In the ublk selftest thread, translate the sentence "Can you share how to export TMPDIR capable of O_DIRECT?" into Spanish.

====== Page excerpt ======

Re: [PATCH] selftests: ublk: io-reorder triggered in test_generic_01.sh

All of lore.kernel.org
 help / color / mirror / Atom feed

From: Ming Lei <ming.lei@redhat.com>
To: Alexander Atanasov <alex@zazolabs.com>
Cc: Shuah Khan <shuah@kernel.org>,
	linux-block@vger.kernel.org, linux-kselftest@vger.kernel.org,
	linux-kernel@vger.kernel.org
Subject: Re: [PATCH] selftests: ublk: io-reorder triggered in test_generic_01.sh
Date: Sun, 25 Jan 2026 23:28:41 +0800	[thread overview]
Message-ID: <aXY2qdYtfVTSc7jB@fedora> (raw)
In-Reply-To: <03C8F5B9-B2E1-4C78-A043-B4F9422508B7@zazolabs.com>

On Fri, Jan 23, 2026 at 05:00:33PM +0200, Alexander Atanasov wrote:
> 
> 
> > On 23 Jan 2026, at 16:33, Ming Lei <ming.lei@redhat.com> wrote:
> > 
> > On Fri, Jan 23, 2026 at 03:59:31PM +0200, Alexander Atanasov wrote:
> >> On 23 Jan 2026, at 15:33, Ming Lei <ming.lei@redhat.com> wrote:
> >>> 
> >>> On Fri, Jan 23, 2026 at 11:20:36AM +0000, Alexander Atanasov wrote:
> >>>> Create a temp dir for temporary files and use it instead of
> >>>> placing them inside source tree.
> >>> 
> >>> Many temporary files are backing files of file storage target, so far
> >>> the code requires O_DIRECT, or the size could be a bit big.
> >>> 
> >>> In case of ramfs/tmpfs of temp dir, it may cause problem for tests.
> >>> 
> >> 
> >> I am aware of O_DIRECT problem but you can export different TMPDIR that has working O_DIRECT.
> > 
> > Can you share how to export TMPDIR capable of O_DIRECT?
> 
> 
> +export TMPDIR=$(mktemp -d ${TMPDIR:-/tmp}/ublktest-dir.XXXXXX)
> 
> I made the tests to run in own TMPDIR. Which is under already set TMPDIR or
> if TMPDIR is not set it is defaults to  /tmp.
> 
> export TMPDIR=/path/to/odirect/capable
> Before running and tests will run in:
> /path/to/odirect/capable/ublktest-dir.XXXXXX
> 
> 
> > 
> >> 
> >> I use sshfs mount of the build to run the tests and that is a problem sshfs/fuse does not
> >> do O_DIRECT too.
> >> 
> >> I think test_generic_06.sh is the only one that fails due to this(thou I still have to investigate).
> >> 
> >> If O_DIRECT is required by the tests it may be possible to go thru a RAM disk which does support it,
> >> so it works eveerywhere
> >> 
> >> Other option is to preserve working in source tree as it is now, and just add a variable to specify working directory -
> >> UBLK_TMPDIR or something.

====== Provided material ======

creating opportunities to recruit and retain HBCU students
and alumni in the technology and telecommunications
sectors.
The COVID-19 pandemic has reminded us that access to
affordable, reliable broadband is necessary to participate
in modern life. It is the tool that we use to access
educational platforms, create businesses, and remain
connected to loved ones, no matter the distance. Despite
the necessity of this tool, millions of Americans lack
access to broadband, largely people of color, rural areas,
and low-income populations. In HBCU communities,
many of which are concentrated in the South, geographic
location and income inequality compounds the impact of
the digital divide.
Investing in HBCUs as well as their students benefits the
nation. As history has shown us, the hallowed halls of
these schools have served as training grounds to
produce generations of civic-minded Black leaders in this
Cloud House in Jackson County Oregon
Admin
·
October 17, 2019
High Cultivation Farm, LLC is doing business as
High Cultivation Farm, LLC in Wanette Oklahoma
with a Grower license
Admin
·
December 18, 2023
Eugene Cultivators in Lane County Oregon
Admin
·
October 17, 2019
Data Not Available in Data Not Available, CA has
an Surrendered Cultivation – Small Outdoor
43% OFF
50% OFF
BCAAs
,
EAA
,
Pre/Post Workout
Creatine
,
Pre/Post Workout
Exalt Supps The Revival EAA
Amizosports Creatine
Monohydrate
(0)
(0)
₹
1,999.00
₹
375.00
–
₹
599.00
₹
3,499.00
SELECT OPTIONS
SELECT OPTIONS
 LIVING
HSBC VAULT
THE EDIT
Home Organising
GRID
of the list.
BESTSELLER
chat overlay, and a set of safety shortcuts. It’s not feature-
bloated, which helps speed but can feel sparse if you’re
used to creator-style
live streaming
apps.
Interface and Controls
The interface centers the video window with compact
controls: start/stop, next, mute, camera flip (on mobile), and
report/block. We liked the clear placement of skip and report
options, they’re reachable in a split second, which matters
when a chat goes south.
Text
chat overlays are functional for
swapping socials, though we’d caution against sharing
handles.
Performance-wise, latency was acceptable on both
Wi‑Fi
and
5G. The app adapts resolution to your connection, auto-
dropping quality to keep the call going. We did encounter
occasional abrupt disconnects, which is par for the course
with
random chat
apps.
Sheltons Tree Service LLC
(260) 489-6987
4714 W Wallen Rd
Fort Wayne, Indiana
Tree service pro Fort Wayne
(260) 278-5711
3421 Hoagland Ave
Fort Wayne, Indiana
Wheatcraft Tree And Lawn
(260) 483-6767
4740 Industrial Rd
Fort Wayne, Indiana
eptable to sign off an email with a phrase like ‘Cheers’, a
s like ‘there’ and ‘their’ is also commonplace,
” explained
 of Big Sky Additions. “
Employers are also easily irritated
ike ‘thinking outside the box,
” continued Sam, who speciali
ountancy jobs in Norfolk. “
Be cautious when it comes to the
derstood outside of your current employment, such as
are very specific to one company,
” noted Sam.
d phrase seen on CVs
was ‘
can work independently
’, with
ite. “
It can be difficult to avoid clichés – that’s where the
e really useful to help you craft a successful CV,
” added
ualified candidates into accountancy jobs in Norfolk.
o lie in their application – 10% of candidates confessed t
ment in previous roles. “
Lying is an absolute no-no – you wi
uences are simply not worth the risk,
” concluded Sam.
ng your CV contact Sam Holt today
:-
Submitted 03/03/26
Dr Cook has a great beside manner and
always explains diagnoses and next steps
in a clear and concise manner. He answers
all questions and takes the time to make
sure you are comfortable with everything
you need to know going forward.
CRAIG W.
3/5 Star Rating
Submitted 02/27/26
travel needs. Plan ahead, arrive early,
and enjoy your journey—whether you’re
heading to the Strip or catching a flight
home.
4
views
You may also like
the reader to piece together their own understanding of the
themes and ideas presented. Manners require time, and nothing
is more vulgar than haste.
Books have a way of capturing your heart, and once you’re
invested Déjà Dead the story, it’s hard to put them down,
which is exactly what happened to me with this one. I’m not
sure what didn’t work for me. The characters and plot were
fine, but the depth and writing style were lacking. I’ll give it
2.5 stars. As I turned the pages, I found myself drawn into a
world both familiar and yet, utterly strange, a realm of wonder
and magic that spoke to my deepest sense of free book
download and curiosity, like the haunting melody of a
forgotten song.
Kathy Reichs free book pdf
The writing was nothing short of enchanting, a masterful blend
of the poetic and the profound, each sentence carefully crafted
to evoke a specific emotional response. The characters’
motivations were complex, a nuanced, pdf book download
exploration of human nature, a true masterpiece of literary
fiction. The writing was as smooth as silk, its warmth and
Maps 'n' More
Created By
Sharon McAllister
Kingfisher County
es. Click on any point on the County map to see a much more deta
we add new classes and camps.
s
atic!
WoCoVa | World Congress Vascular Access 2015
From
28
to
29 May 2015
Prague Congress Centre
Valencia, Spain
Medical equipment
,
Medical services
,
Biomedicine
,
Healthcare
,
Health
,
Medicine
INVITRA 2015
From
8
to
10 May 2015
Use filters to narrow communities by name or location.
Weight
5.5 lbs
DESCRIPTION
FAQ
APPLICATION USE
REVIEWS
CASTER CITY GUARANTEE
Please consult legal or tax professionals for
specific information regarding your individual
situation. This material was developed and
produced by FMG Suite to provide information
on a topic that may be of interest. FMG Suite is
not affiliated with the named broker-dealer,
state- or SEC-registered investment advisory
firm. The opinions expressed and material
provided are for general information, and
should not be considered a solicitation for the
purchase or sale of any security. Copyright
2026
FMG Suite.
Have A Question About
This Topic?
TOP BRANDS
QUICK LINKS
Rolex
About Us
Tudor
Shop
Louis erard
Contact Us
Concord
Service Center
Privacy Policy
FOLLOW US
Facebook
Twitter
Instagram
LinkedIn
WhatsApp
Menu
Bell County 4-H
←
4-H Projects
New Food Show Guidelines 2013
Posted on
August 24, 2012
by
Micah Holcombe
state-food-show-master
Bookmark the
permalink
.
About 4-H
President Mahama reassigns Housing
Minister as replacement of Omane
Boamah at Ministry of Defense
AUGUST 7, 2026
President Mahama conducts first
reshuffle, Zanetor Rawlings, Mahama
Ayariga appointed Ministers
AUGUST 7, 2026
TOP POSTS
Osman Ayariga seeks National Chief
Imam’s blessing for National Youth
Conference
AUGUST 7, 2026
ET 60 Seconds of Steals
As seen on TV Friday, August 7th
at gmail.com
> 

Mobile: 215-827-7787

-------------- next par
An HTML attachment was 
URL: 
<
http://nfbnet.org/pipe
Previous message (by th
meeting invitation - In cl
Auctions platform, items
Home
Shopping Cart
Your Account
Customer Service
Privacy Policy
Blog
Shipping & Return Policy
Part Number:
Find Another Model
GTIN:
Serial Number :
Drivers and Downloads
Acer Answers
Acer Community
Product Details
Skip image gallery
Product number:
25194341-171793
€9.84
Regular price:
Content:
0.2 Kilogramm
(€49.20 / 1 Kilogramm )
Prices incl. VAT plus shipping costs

======

▶ **Result**:
¿Puedes compartir cómo exportar un TMPDIR compatible con O_DIRECT?